A entidade destacou que:
- A liberdade de expressão é garantida pela Constituição, mas deve respeitar outros direitos fundamentais;
- Advogados podem ser fiscalizados e eventuais desvios devem ser apurados pelos órgãos competentes;
- A honra e a imagem dos profissionais também são protegidas pela legislação;
- As declarações serão submetidas a análise jurídica para verificar possíveis excessos e responsabilidades.
A OAB afirmou ainda que não pretende impedir críticas ou manifestações políticas, mas defende que elas sejam feitas com responsabilidade e dentro dos limites legais.
Câmara também se manifesta
A Câmara de Vereadores de Criciúma divulgou uma nota oficial após a repercussão. O Legislativo afirmou repudiar qualquer manifestação que represente ataque, desrespeito ou generalização contra uma categoria profissional.
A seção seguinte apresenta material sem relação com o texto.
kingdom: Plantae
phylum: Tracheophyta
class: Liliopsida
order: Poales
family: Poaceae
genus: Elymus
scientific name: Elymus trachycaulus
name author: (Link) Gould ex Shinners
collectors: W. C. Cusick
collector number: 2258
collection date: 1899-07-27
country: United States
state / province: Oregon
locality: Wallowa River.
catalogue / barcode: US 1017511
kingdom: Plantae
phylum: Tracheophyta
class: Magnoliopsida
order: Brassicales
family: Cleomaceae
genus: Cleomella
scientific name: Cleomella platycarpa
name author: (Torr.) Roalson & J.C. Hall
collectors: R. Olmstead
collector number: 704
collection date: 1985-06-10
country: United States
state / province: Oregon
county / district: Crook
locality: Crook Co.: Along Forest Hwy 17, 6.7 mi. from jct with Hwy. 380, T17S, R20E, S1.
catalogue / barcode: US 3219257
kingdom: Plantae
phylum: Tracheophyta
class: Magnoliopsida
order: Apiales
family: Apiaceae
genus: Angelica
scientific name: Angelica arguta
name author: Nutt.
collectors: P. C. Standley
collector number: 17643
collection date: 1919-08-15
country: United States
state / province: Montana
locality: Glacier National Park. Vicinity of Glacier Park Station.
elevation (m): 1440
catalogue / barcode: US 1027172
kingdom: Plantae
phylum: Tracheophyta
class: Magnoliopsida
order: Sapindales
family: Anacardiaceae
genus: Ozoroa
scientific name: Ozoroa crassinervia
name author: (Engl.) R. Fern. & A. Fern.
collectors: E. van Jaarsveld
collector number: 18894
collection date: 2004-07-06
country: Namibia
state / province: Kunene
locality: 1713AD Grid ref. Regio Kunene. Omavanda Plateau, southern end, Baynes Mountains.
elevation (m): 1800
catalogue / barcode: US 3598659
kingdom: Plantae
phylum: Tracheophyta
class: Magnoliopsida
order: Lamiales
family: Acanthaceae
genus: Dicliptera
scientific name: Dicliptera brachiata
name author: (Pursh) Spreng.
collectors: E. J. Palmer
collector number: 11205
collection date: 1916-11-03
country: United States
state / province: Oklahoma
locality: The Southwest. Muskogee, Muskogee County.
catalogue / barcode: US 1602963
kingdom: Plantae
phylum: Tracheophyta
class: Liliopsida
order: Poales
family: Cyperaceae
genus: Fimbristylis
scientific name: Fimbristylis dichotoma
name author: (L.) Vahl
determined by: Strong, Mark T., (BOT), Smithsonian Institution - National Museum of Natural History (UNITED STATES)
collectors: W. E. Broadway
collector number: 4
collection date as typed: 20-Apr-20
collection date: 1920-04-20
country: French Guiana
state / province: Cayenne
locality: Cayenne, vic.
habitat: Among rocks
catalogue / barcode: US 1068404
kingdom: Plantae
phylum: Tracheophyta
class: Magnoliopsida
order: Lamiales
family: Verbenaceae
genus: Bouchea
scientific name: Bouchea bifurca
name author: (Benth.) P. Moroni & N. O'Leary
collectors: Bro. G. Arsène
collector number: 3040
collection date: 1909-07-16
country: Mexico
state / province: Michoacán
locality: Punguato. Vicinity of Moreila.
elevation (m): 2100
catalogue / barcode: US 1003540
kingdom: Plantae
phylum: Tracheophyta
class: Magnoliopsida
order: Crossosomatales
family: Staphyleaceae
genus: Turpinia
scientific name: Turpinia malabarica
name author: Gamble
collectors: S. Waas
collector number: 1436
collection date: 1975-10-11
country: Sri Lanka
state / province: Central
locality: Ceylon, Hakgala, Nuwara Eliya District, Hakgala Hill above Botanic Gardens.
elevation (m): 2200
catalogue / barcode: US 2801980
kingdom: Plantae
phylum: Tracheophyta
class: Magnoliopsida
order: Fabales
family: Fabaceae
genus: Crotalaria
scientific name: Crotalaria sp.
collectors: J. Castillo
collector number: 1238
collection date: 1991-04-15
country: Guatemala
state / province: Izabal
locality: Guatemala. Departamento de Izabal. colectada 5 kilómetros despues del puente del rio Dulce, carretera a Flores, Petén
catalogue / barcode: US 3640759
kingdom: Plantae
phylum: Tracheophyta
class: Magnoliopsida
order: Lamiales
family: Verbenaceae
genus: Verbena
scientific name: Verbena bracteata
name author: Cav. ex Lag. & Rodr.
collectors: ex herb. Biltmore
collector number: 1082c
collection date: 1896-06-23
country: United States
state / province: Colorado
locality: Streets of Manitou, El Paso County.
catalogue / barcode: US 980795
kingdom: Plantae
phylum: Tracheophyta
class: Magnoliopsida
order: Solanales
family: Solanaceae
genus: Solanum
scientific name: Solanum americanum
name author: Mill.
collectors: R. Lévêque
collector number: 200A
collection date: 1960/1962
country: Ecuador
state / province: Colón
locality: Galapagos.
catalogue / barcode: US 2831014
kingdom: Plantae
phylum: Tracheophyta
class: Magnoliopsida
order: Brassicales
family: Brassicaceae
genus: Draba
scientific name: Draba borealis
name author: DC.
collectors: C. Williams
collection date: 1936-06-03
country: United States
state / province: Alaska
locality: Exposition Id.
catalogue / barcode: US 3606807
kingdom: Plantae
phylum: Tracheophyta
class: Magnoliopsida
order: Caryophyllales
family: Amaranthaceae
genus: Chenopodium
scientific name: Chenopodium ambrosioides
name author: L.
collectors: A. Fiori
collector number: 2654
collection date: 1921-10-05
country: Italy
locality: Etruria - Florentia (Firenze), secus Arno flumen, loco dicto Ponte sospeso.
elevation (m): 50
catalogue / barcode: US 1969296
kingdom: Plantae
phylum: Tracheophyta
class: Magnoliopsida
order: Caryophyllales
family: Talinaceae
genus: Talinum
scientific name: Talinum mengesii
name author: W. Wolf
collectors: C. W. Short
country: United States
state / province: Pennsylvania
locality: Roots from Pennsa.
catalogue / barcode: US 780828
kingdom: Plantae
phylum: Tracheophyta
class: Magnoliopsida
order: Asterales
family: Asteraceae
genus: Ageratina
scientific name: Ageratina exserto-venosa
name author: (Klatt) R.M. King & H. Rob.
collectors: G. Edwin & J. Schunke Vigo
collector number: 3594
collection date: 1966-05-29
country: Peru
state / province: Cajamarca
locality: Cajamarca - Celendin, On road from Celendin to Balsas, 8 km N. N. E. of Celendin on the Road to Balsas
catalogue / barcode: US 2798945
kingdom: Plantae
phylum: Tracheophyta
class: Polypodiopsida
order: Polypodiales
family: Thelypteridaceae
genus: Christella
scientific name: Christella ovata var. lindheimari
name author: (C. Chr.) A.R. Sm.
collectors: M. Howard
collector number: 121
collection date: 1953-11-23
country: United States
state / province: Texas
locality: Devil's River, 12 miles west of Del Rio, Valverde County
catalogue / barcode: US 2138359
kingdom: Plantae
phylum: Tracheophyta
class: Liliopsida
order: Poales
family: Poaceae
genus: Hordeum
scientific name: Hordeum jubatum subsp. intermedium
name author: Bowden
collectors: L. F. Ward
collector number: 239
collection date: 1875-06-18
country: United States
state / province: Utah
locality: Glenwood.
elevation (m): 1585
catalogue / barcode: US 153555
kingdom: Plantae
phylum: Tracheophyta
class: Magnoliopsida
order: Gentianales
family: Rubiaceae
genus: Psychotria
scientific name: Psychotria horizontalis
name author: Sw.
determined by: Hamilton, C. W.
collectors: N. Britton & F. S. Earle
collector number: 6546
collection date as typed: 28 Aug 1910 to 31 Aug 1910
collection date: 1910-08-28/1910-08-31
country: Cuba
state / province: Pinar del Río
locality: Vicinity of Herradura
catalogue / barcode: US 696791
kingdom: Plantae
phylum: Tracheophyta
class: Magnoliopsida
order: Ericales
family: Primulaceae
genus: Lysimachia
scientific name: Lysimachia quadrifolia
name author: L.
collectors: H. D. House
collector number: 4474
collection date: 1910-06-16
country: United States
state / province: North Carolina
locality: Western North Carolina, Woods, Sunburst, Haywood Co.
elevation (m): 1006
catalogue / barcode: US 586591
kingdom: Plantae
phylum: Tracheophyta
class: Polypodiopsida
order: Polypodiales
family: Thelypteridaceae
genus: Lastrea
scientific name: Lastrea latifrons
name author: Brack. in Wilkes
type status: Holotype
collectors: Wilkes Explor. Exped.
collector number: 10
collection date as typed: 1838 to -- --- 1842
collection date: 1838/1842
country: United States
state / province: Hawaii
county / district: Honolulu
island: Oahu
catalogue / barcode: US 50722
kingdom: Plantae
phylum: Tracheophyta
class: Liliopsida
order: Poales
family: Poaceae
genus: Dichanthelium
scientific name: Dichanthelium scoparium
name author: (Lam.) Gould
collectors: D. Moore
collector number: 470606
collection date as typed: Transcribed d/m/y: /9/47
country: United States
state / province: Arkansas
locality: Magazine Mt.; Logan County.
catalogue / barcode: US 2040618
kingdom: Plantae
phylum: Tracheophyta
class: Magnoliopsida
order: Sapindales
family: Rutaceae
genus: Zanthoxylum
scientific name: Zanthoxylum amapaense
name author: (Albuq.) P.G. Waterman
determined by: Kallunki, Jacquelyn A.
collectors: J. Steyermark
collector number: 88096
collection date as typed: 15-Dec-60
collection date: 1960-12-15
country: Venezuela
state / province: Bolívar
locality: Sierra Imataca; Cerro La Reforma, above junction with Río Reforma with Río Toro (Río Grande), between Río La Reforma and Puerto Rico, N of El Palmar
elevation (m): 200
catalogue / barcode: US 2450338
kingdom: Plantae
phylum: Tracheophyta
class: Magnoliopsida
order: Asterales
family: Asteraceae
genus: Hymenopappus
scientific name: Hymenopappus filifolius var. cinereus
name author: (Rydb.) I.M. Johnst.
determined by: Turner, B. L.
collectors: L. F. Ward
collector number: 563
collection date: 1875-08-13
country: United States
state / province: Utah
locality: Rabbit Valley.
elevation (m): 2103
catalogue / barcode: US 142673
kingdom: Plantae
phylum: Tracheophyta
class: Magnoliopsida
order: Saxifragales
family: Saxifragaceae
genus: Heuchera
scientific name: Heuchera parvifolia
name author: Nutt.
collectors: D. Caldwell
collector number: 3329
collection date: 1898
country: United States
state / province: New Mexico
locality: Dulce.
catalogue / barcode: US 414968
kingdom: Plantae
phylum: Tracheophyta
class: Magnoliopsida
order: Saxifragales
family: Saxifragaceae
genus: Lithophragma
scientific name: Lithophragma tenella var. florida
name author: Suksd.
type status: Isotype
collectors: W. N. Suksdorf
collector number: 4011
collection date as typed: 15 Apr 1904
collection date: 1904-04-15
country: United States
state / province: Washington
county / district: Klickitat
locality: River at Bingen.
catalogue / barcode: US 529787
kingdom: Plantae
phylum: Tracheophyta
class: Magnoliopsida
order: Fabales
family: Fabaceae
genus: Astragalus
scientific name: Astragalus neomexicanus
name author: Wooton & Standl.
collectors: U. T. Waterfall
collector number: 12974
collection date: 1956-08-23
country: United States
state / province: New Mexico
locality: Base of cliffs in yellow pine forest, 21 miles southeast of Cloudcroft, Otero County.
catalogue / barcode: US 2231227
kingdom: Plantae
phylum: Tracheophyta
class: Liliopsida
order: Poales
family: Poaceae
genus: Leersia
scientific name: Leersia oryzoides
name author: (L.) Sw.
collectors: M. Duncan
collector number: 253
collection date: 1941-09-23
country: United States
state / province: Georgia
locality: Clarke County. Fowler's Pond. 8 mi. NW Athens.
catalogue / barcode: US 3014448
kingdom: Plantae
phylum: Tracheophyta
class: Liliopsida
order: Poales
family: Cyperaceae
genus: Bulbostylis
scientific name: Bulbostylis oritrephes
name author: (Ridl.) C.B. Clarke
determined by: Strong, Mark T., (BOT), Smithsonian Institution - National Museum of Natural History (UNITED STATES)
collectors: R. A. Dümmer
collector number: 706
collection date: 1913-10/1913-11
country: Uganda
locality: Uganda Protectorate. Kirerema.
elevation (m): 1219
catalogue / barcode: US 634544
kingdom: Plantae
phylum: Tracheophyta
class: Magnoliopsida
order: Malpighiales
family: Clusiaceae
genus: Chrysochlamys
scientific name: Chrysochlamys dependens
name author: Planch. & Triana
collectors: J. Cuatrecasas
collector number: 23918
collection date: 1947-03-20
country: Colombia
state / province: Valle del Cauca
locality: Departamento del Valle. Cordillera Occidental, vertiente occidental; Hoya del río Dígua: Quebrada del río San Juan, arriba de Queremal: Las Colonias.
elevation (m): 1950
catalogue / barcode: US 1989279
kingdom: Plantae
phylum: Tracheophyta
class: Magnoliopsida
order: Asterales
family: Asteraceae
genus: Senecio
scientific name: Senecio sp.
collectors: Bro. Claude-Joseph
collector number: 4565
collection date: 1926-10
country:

A Casa também declarou que não compactua ou endossa manifestações individuais que possam atingir a honra ou a dignidade de trabalhadores.
Segundo a Câmara, manifestções individuais de parlamentares não representam necessariamente o posicionamento institucional do Legislativo. A instituição reforçou o respeito à OAB, à advocacia e às demais categorias profissionais.
O episódio ocorreu durante a discussão de um projeto de lei que prevê a publicação dos currículos de ocupantes de cargos comissionados ligados aos Poderes Executivo e Legislativo de Criciúma.